[Opening Available data section]
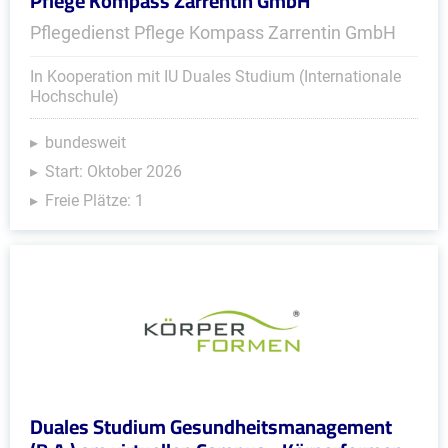
Pflege Kompass Zarrentin GmbH
Pflegedienst Pflege Kompass Zarrentin GmbH
In Kooperation mit IU Duales Studium (Internationale
Hochschule)
bundesweit
Start: Oktober 2026
Freie Plätze: 1
Duales Studium Gesundheitsmanagement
[Closing Available data section]
Your task: Which lines of the records contain the word "Studium"? Gather every such line, counting only matches with the same capitalization.

Problem solution:
In Kooperation mit IU Duales Studium (Internationale
Duales Studium Gesundheitsmanagement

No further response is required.